=== AIM OF THE TASK ===
Word for word, copy out every line of the records, omitting each picture.

[Saved entries]
• • • • •

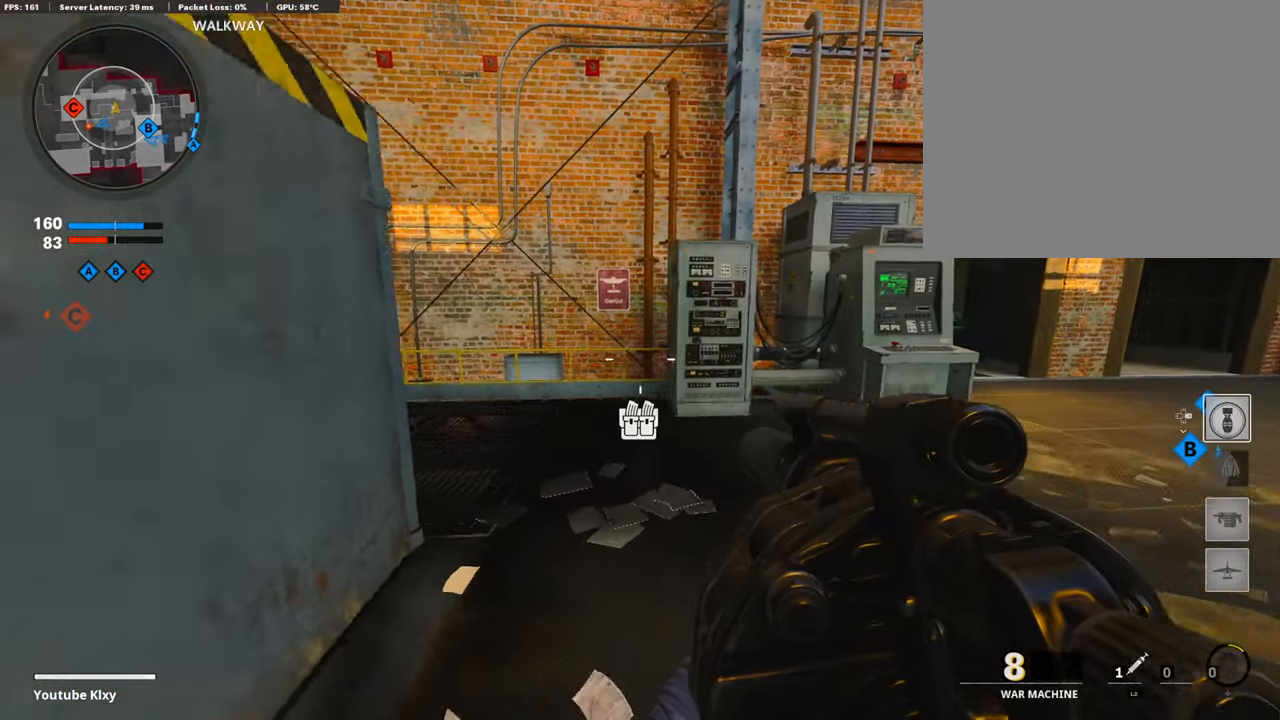
{"buttons": ["DPAD_DOWN"], "left_stick": "center", "right_stick": "center", "events": [[237, "left_stick", "center"], [372, "DPAD_DOWN", "down"], [456, "DPAD_DOWN", "up"], [507, "DPAD_DOWN", "down"]]}
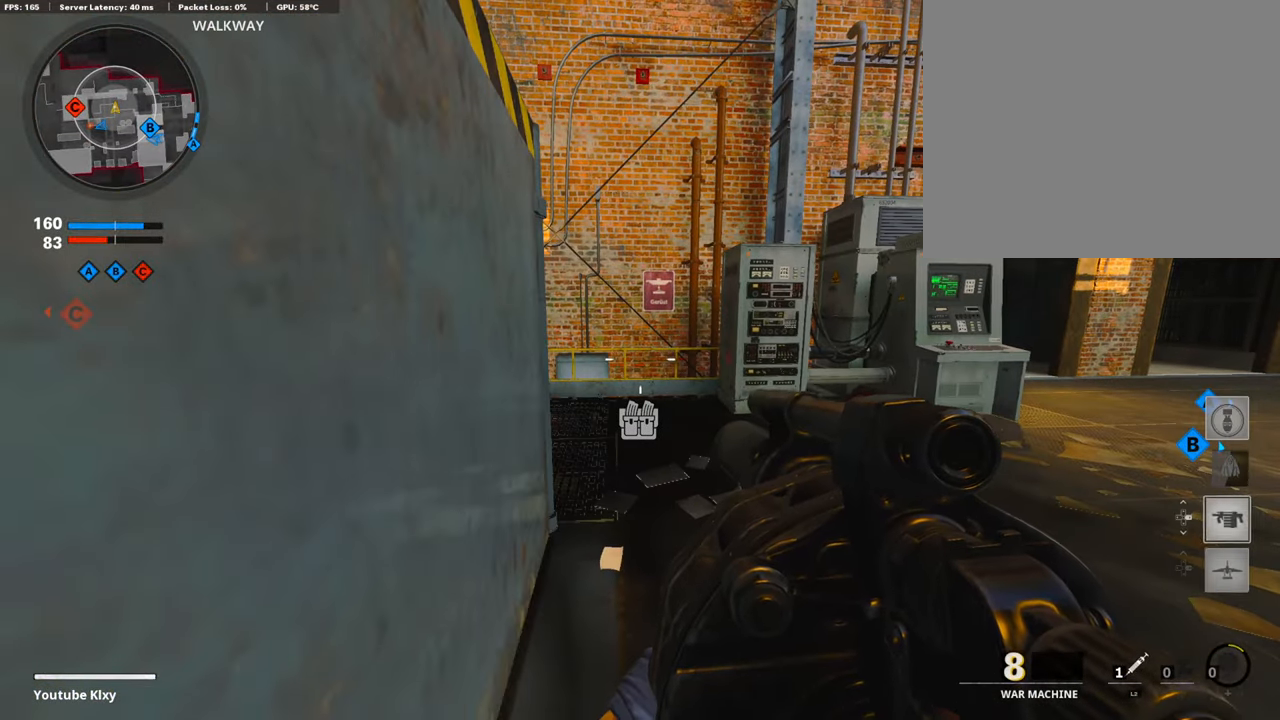
{"buttons": [], "left_stick": "center", "right_stick": "center", "events": [[101, "DPAD_DOWN", "up"], [169, "DPAD_RIGHT", "down"], [270, "DPAD_RIGHT", "up"]]}
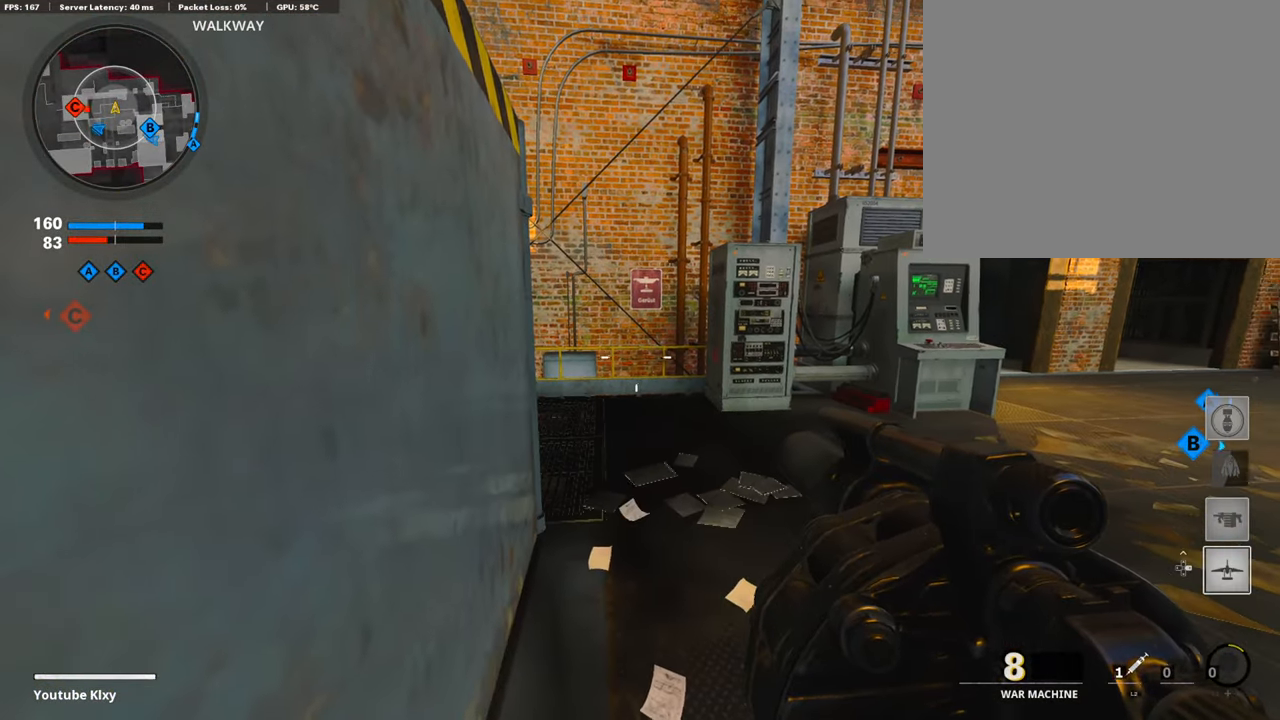
{"buttons": [], "left_stick": "center", "right_stick": "center", "events": []}
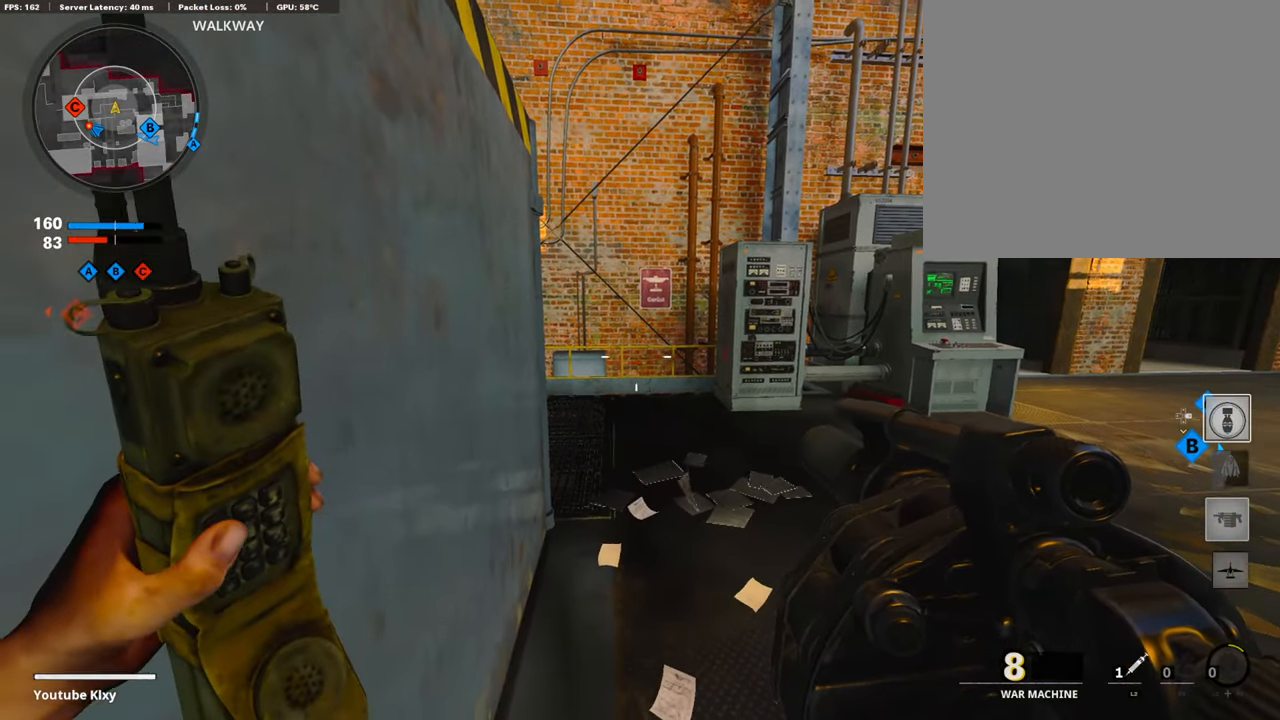
{"buttons": ["L3"], "left_stick": "up-right", "right_stick": "left", "events": [[152, "left_stick", "up-right"], [219, "L3", "down"], [270, "right_stick", "left"]]}
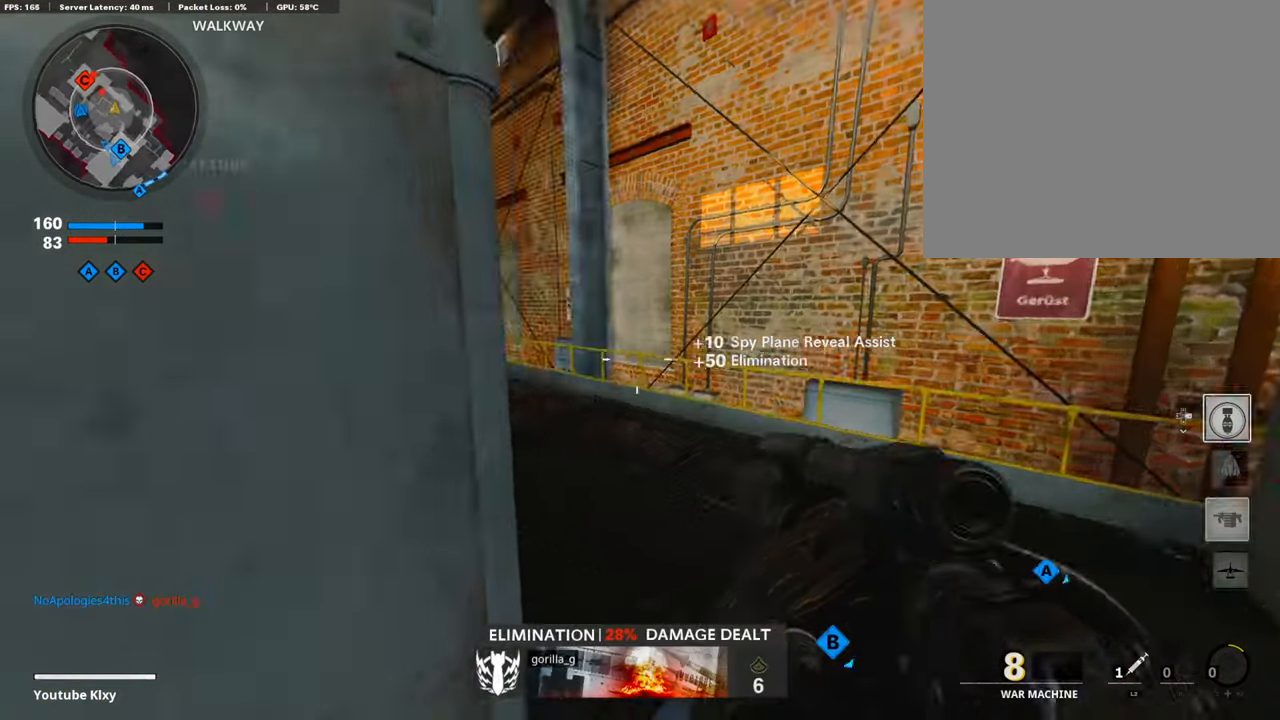
{"buttons": ["R1"], "left_stick": "down-left", "right_stick": "center", "events": [[67, "L3", "up"], [135, "left_stick", "down-right"], [270, "right_stick", "up-left"], [422, "R1", "down"], [422, "left_stick", "down-left"], [456, "right_stick", "center"]]}
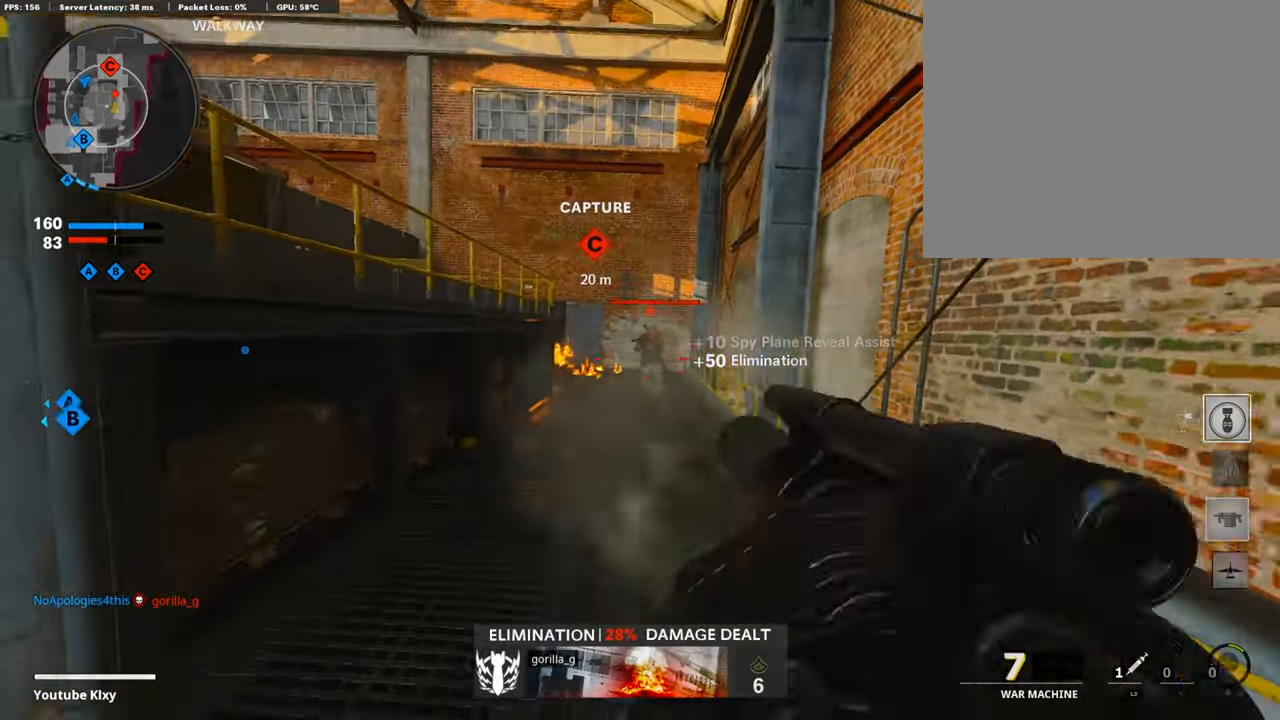
{"buttons": [], "left_stick": "left", "right_stick": "center", "events": [[34, "R1", "up"], [202, "left_stick", "left"]]}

• • • • •

=== EXERCISE OUTPUT ===
{"buttons": ["DPAD_DOWN"], "left_stick": "center", "right_stick": "center", "events": [[237, "left_stick", "center"], [372, "DPAD_DOWN", "down"], [456, "DPAD_DOWN", "up"], [507, "DPAD_DOWN", "down"]]}
{"buttons": [], "left_stick": "center", "right_stick": "center", "events": [[101, "DPAD_DOWN", "up"], [169, "DPAD_RIGHT", "down"], [270, "DPAD_RIGHT", "up"]]}
{"buttons": [], "left_stick": "center", "right_stick": "center", "events": []}
{"buttons": ["L3"], "left_stick": "up-right", "right_stick": "left", "events": [[152, "left_stick", "up-right"], [219, "L3", "down"], [270, "right_stick", "left"]]}
{"buttons": ["R1"], "left_stick": "down-left", "right_stick": "center", "events": [[67, "L3", "up"], [135, "left_stick", "down-right"], [270, "right_stick", "up-left"], [422, "R1", "down"], [422, "left_stick", "down-left"], [456, "right_stick", "center"]]}
{"buttons": [], "left_stick": "left", "right_stick": "center", "events": [[34, "R1", "up"], [202, "left_stick", "left"]]}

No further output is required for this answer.